Les industriels doivent, enfin, composer avec des difficultés de recrutement accrues par leurs besoins élevés en main-d’œuvre qualifiée. Après avoir été contraint de se séparer de 51 salariés sur son site de Sarralbe pendant la pandémie, Leach International mise sur la grande variété de ses métiers pour attirer les profils et compenser sa situation géographique à mi-chemin entre Metz et Strasbourg.

Consolidation à l’œuvre

Dans ce contexte tendu, des consolidations s’opèrent au sein de la filière. En témoigne l’avènement de l’ETI nationale Aresia, bâtie à partir de 2018 sur les fondements du groupe Rafaut. Le groupe est passé de 2 à 14 sites en quatre ans pour atteindre un total de 650 salariés pour 180 millions d’euros de chiffre d’affaires. Dans son giron figurent les sites de Witry-lès-Reims (Marne) et de Baccarat (Meurthe-et-Moselle) représentant une centaine d’emplois dans l’assemblage de roues, freins et réservoirs pour l’aviation civile et militaire. Mathieu Detante, directeur d’Aresia-Witry, juge que "le secteur aéronautique a besoin de réduire sa dépendance vis-à-vis des supply chain internationales. Cela implique d’internaliser certaines étapes de fabrication, ce qui n’est pas forcément à la portée des plus petits acteurs. D’où l’intérêt d’atteindre une taille critique". Aresia investit 3,5 millions d’euros sur ce site de 58 salariés, en vue d’internaliser des procédés de tôlerie et d’acquérir un robot de soudure.

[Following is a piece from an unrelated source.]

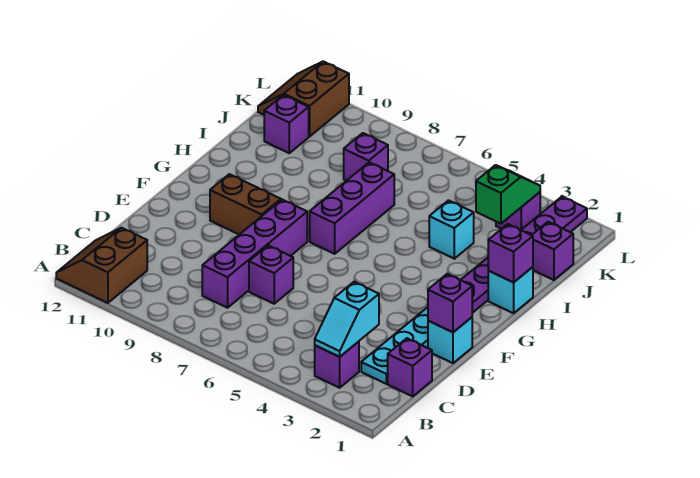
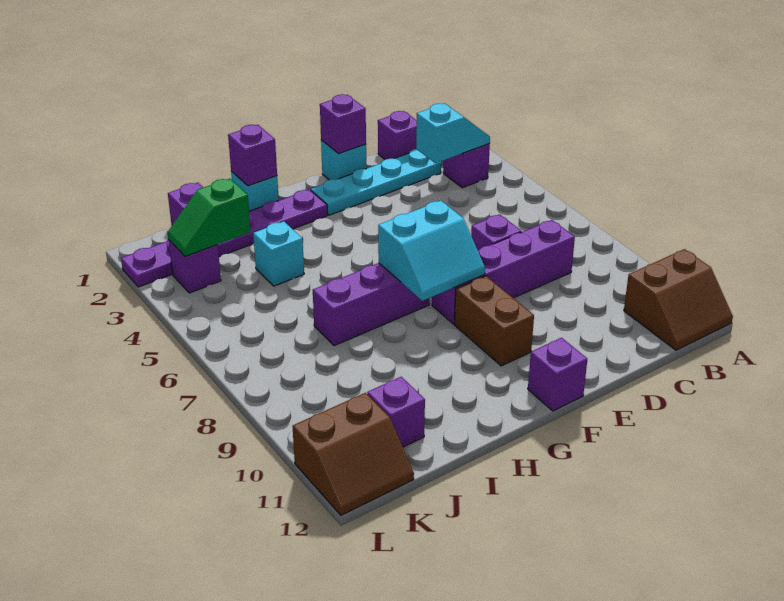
none -> cyan 2x2 slope [378,201,485,301]
purple 1x1 brick [344,133,388,181] -> purple 1x1 brick moved to [528,338,587,411]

À une centaine de kilomètres à l’ouest, une autre consolidation s’est opérée il y a deux ans avec l’entrée du sous-traitant aéronautique Arelis sous la coupe du français LGM. Créée en 1980 à Marville (Meuse) par le fondateur de Realmeca, l’entreprise de 130 personnes a intégré un groupe de 1 500 salariés, spécialiste de l’ingénierie et du management de l’information technique. Une manière d’asseoir son statut d’acteur indépendant de la microélectronique. L’entreprise a profité du plan de relance post-Covid pour augmenter et moderniser ses capacités de production, "une absolue nécessité dans un contexte où la dimension des composants a été divisée par deux en dix ans", rappelle Guillaume Pees-Martin, directeur du site. De quoi donner des gages aux grands donneurs d’ordres qui ont redécouvert avec la pandémie les atouts des sous-traitants du Grand Est, des PME de mécanique ou d’électronique capables de proposer des solutions clé en main, car dotée d’un bureau d’études, de petits ateliers de tôlerie ou encore de câblage.